Growth to slow in Central Asia, Caucasus: IMF
ANKARA - Anadolu Agency
AFP PhotoGrowth will slow in the countries of the Caucasus and Central Asia in the coming two years, according to a report by the International Monetary Fund (IMF) released on May 18.
Lower commodity prices, in particular that of oil, and the slowdown in Russia, along with the appreciation of the dollar, are putting pressure on economies in the region, according to the report titled “Caucasus and Central Asia Regional Economic Outlook Update.”
Economic growth in the Caucasus and Central Asia region decreased to 5.25 percent by 1.25 percentage point in 2014.
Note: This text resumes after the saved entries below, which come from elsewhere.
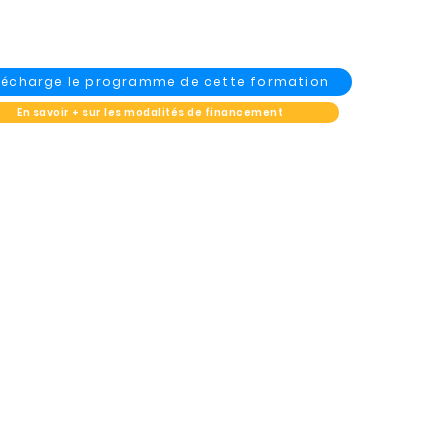
élécharge le programme de cette formation
En savoir + sur les modalités de financement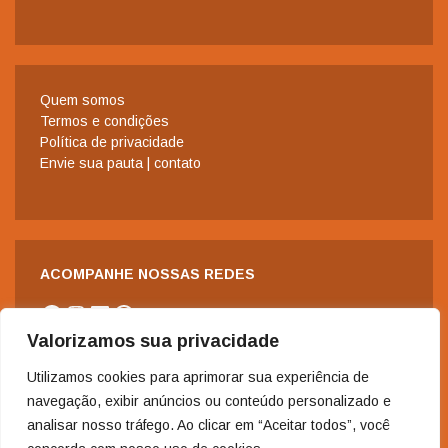
Quem somos
Termos e condições
Política de privacidade
Envie sua pauta | contato
ACOMPANHE NOSSAS REDES
Facebook
Instagram
LinkedIn
WhatsApp
Valorizamos sua privacidade
Utilizamos cookies para aprimorar sua experiência de
navegação, exibir anúncios ou conteúdo personalizado e
analisar nosso tráfego. Ao clicar em “Aceitar todos”, você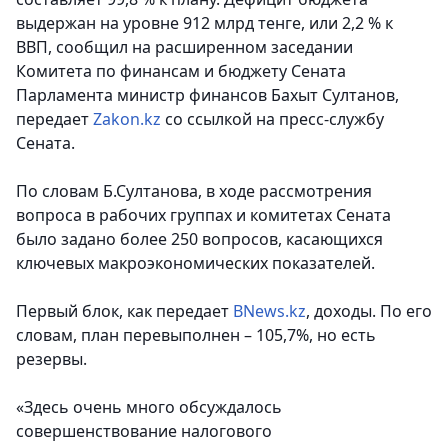
выдержан на уровне 912 млрд тенге, или 2,2 % к
ВВП
, сообщил на расширенном заседании
Комитета по финансам и бюджету Сената
Парламента министр финансов Бахыт Султанов,
передает
Zakon.kz
со ссылкой на пресс-службу
Сената.
По словам Б.Султанова, в ходе рассмотрения
вопроса в рабочих группах и комитетах Сената
было задано более 250 вопросов, касающихся
ключевых макроэкономических показателей.
Первый блок, как передает
BNews.kz
, доходы. По его
словам, план перевыполнен – 105,7%, но есть
резервы.
«Здесь очень много обсуждалось
совершенствование налогового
Armenia will see the slowest growth in the region, with the economy expected to contract by 1 percent in 2015, and to remain flat at zero in 2016, according to the IMF.
Azerbaijan’s economy is expected to be flat in 2015, at 0.6 percent growth, and then to take off in 2016 as the Russian economy revives and the price of oil recovers, reaching 2.5 percent growth in 2016, still according to the report.
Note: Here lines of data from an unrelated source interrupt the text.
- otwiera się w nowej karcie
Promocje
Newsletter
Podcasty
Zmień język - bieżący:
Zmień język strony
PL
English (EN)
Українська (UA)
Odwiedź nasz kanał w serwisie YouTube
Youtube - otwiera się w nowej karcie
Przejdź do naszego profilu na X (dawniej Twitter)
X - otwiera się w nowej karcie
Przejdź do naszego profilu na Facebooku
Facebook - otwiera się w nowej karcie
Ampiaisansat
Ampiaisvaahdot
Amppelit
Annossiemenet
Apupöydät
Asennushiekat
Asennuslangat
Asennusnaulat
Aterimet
Uzbekistan, however, will perform well throughout the current economic context, with 10.3 percent growth in 2014, and about 9 percent growth in the next two years.
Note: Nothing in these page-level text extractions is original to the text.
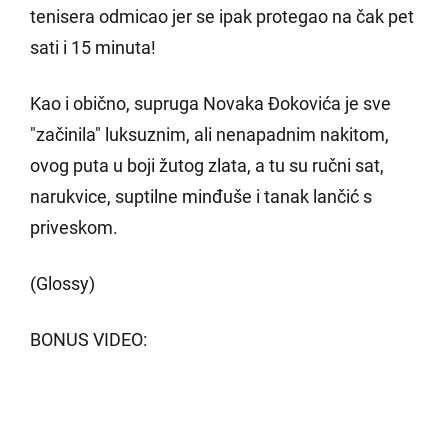
tenisera odmicao jer se ipak protegao na čak pet
sati i 15 minuta!
Kao i obično, supruga Novaka Đokovića je sve
"začinila" luksuznim, ali nenapadnim nakitom,
ovog puta u boji žutog zlata, a tu su ručni sat,
narukvice, suptilne minđuše i tanak lančić s
priveskom.
(Glossy)
BONUS VIDEO:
The region’s oil exporters’ growth is projected to decline by 2 percentage points, to 3.5 percent in 2015.
The low price of oil will hit growth harder in Kazakhstan and Azerbaijan, both of which are oil exporters.
Delays in development of new oil fields in Kazakhstan are also a factor, said the report.
Low prices for commodities in the other countries of the region, which produce gold, copper, and aluminum, are also reducing export revenues.
Overall, growth in this group of countries is projected to slow by 3 percentage points to 1.5 percent in 2015.
The external pressures from the shocks of lower oil prices and Russia’s slowdown, as well as ruble depreciation and dollar appreciation, suggest that greater exchange rate flexibility will be needed for some countries to absorb the shocks, retain competitiveness in the face of upward pressure on the real exchange rate, and prevent a drain on reserves, the report observed.
The IMF called for rapid structural reforms in all the countries in the region: Trade integration, labor market reforms, and increasing competition in domestic industries would benefit the region, said the report.